Here’s the URL you hit if you want your IP address:
http://api.duckduckgo.com/?q=my+ip&format=json

That returns a JSON object. The Answer attribute has a human readable string with your ip address in it. Example:

{
    ...
    "Answer": "Your IP address is ww.xx.yyy.zzz in <a href="http://open.mapquest.com/?q=aaaaa(bbbbb)">aaaaa(bbbbb)</a>"
    ...
}

You could extract the ip address from that string by using split()[4], if you think that it’s a safe assumption that this string won’t ever change or you’re willing to need to periodically fix it.

Alternatively, if you want to have a more future proof method, you could loop over everything returned by split() and return the first item that is an ip address. See here for validating IP addresses:
How to validate IP address in Python?

Answered By: ArtOfWarfare

I like the ipify.org:

  • it’s free to use (even programmatically and allows even heavy traffic)
  • the response contains only the IP address without any garbage (no need for parsing)
  • you can also request a response in JSON
  • works for both IPv4 and IPv6
  • it’s hosted in a cloud
  • it’s open-source
$ curl api.ipify.org
167.220.196.42

$ curl "api.ipify.org?format=json"
{"ip":"167.220.196.42"}

curl api.infoip.io – full details

curl api.infoip.io/ip – just the ip address

curl api.infoip.io/country – just the country name

… and more of the same

you can view the docs at http://docs.ciokan.apiary.io/

Answered By: Romeo Mihalcea

I’m sharing you my method of retrieving a server’s public IP address without having to use external APIs (which is a security risk of course)

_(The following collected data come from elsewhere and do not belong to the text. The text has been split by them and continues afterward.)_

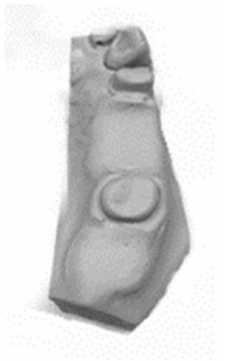
Figure 2. The model targeted area for the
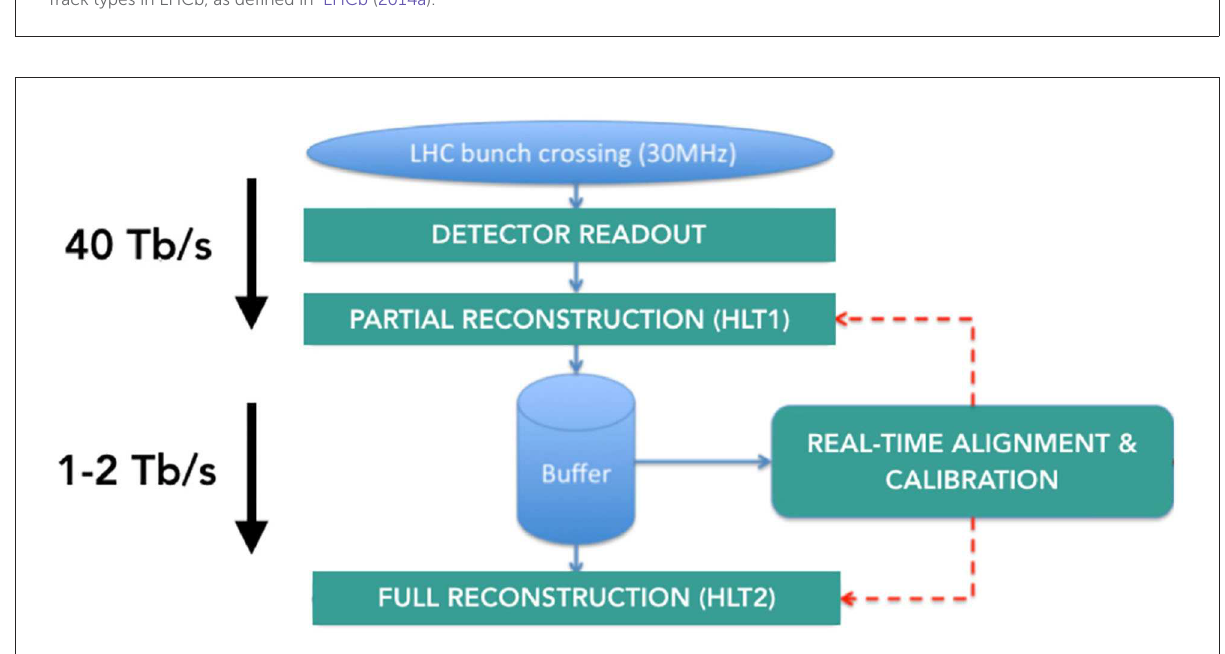
FIGURE4 Dataflow for the first level of the trigger in the upgraded LHCb detector.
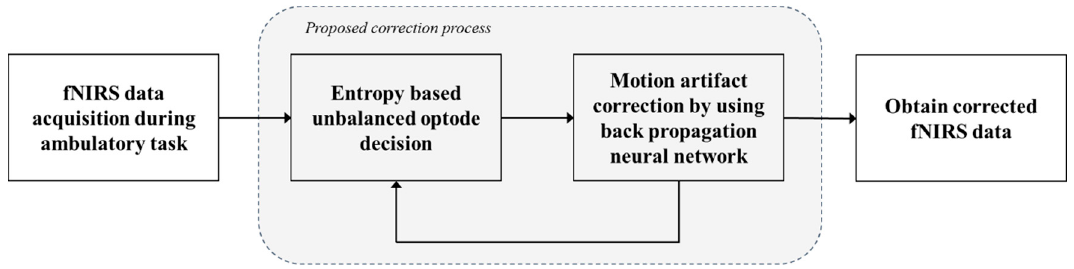
Figure 1. Block diagram of the proposed method.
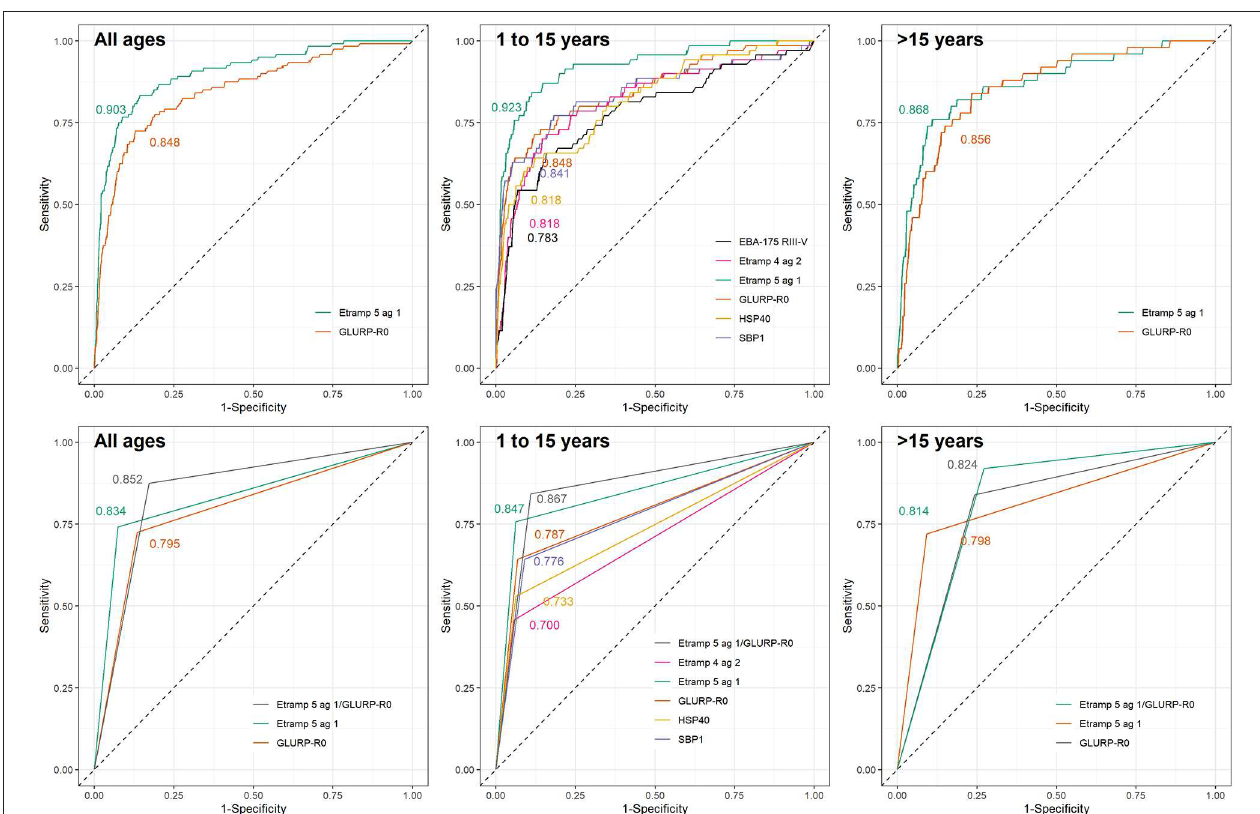
FIGURE 3 | Receiver operating characteristic curves for immunoglobulin G (IgG) responses to selected Plasmodium falciparum antigens using highly sensitive rapid diagnostic test (hsRDT) status as the gold standard. IgG responses in one-thirds of all EAG-Grand’Anse participants were used (i.e., the test dataset; n = 1,648) including 120 hsRDT positives (7.3%). IgG responses were defined as log10-transformed median fluorescence intensities corrected for background reactivity. Results are shown for continuous IgG responses (top) for antigens with an area-under-the-curve (AUC) > 0.8 in the training dataset ( Figure 2 ). Seropositivity results (bottom) are only shown for antigens with an AUC > 0.8 using continuous IgG responses in the test dataset (top). AUC values are depicted on each plot. From left to right results are shown for: all ages, children aged 1 to 15 years and individuals older than 15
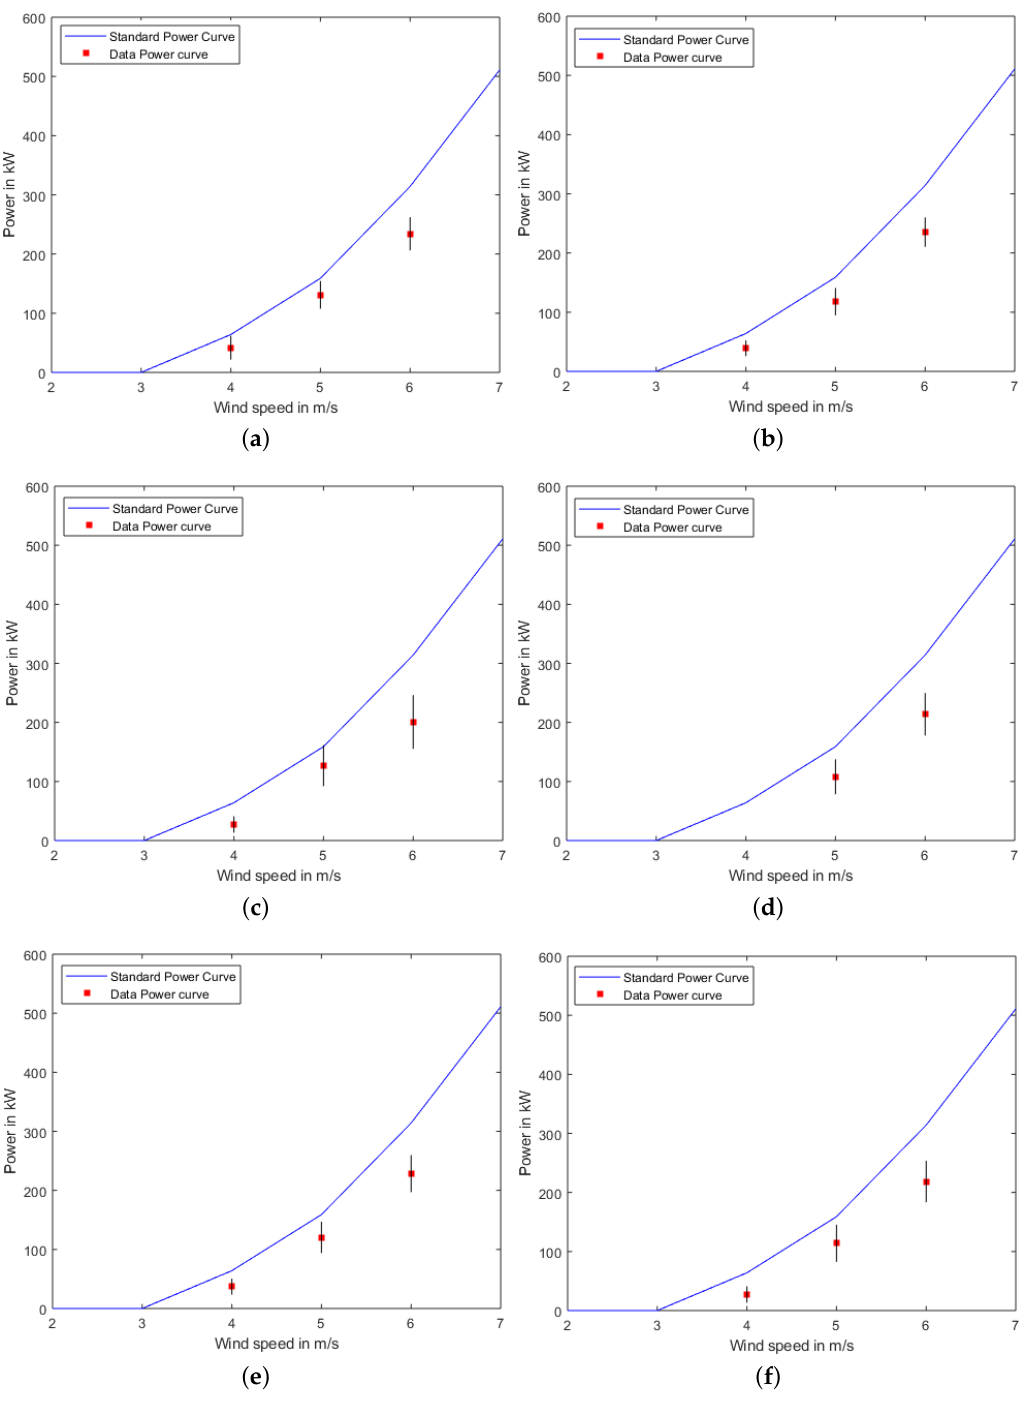
Figure 7. SMV6 production in yawed conditions with standard deviations ( a ) 0 ◦ ± 5 ◦ ; ( b ) 5 ◦ to 10 ◦ and − 5 ◦ to − 10 ◦ ; ( c ) 10 ◦ to 15 ◦ and − 10 ◦ to − 15 ◦ ; ( d ) ≤ 15 or ≥ − 15; ( e ) 5 ◦ to 15 ◦ and − 5 ◦ to − 15 ◦ ; ( f ) 10 ◦ to 20 ◦ and − 10 ◦ to − 20 ◦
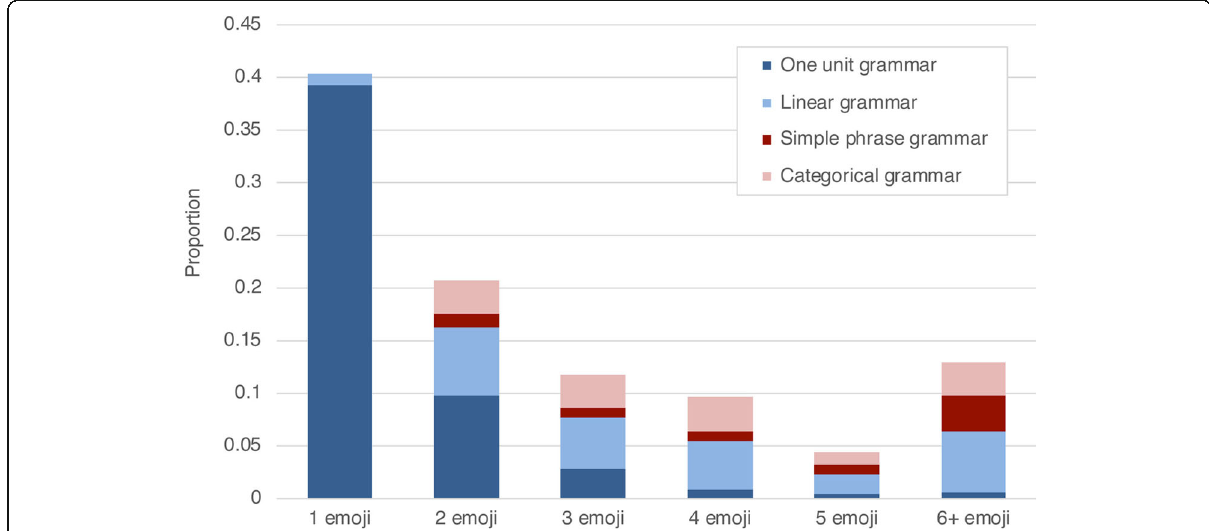
Fig. 1 Number of emoji used in emoji-only utterances and the types of sequencing complexity used in those utterances. Note that one-unit grammars could comprise more than one emoji (see Table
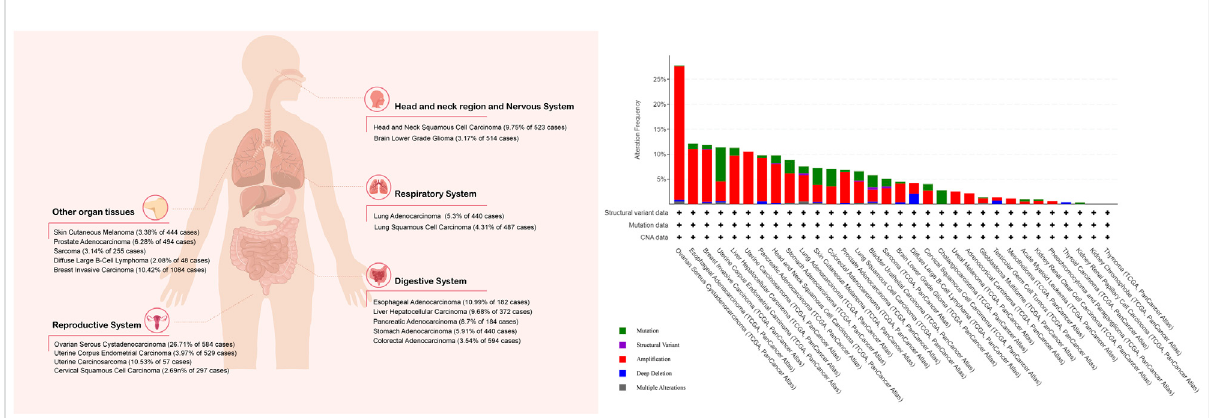
FIGURE 2 Percentage of tumor samples with increased FAK mRNA. The Cancer Genome Atlas was queried using the cBioPortal (cBioPortal for Cancer Genomics: PTK2 in Adrenocortical Carcinoma (TCGA, PanCancer Atlas) and 31 other studies). The search criteria included mRNA expression data (Z-scores for all genes) and tumor datasets with mRNA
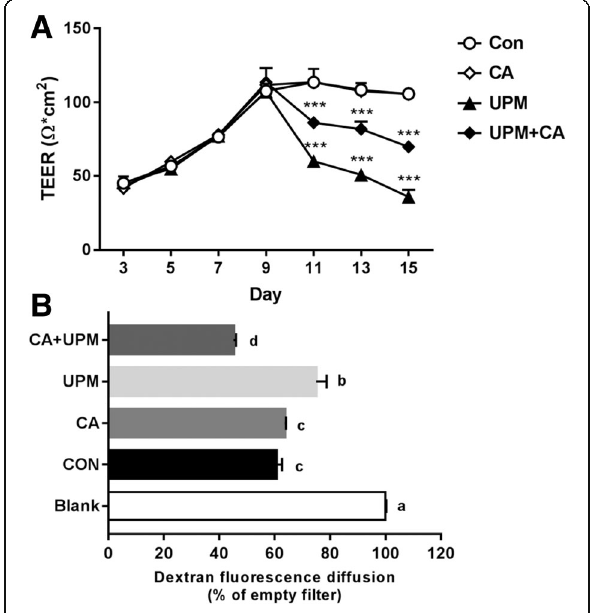
Fig. 5 Effect of CA on epithelial barrier integrity after exposure to UPM. a Transmembrane epithelial resistance (TEER) was measured using a voltohmmeter. Cells were cultured under non-treated, only CA, only UPM, and CA + UPM treated conditions for 0 – 15 days. CA (10 μ M) was applied on day 8 for 24 h, and UPM (100 μ g/mL) on day 9 for 6 h. Asterisks denote significant difference compared to each day control, p < 0.001, two-way ANOVA. b Paracellular permeability assay was performed using cells cultured with FITC-dextran 4000 Da (final concentration, 0.17 mg/mL). An empty filter was used as the negative control. After pretreatment with 10 μ M CA for 24 h, and NCI-H441 cells were incubated with UPM (100 μ g/mL) for 6 h. Data are means ± SD of three experiments with triplicate samples and different letters indicate significant differences at p < 0.05 by Tukey ’ s multiple comparisons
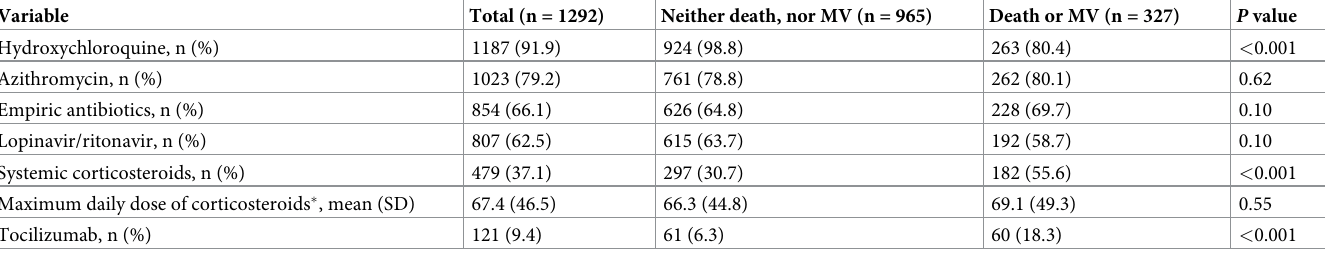
Table 3. Medications administered during hospitalization and prior to mechanical ventilation (MV).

INTERFACE=`ip route get 8.8.8.8 | grep 8.8.8.8 | cut -d' ' -f5`
HOSTIP=`ifconfig $INTERFACE | grep "inet " | awk -F'[: ]+' '{ print $4 }'`

Or in python if you prefer:

import subprocess
public_ip = subprocess.check_output(["ifconfig `ip route get 8.8.8.8 | grep 8.8.8.8 | cut -d' ' -f5` | grep 'inet ' | awk -F'[: ]+' '{ print $4 }'"], shell=True)

It works like this:

  • determines the best interface to reach the google dns server
  • greps public IP from the ifconfig entry for that interface
Answered By: Rápli András

It’s now quite cheap to host your own “serverless” API. All the major cloud providers have a service for this. For example, using Google Cloud Functions all it takes is:

exports.requestIP = (req, res) => {
    res.status(200).send(req.ip)
}

This approach is probably more reliable than using the public services above and you can add a long random string to the function’s name to keep it private.

Answered By: eug

Here are a few public services that support IPv4 and IPv6:

  • curl http://icanhazip.com
  • curl http://www.trackip.net/ip
  • curl https://ipapi.co/ip
  • curl http://api6.ipify.org
  • curl http://www.cloudflare.com/cdn-cgi/trace
  • curl http://checkip.dns.he.net

The following seem to support only IPv4 at this time:

  • curl http://bot.whatismyipaddress.com
  • curl http://checkip.dyndns.org
  • curl http://ifconfig.me
  • curl http://ip-api.com
  • curl http://api.infoip.io/ip

It’s easy to make an HTTP call programmatically. So all should be relatively easy to use, and you can try multiple different URLs in case one fails.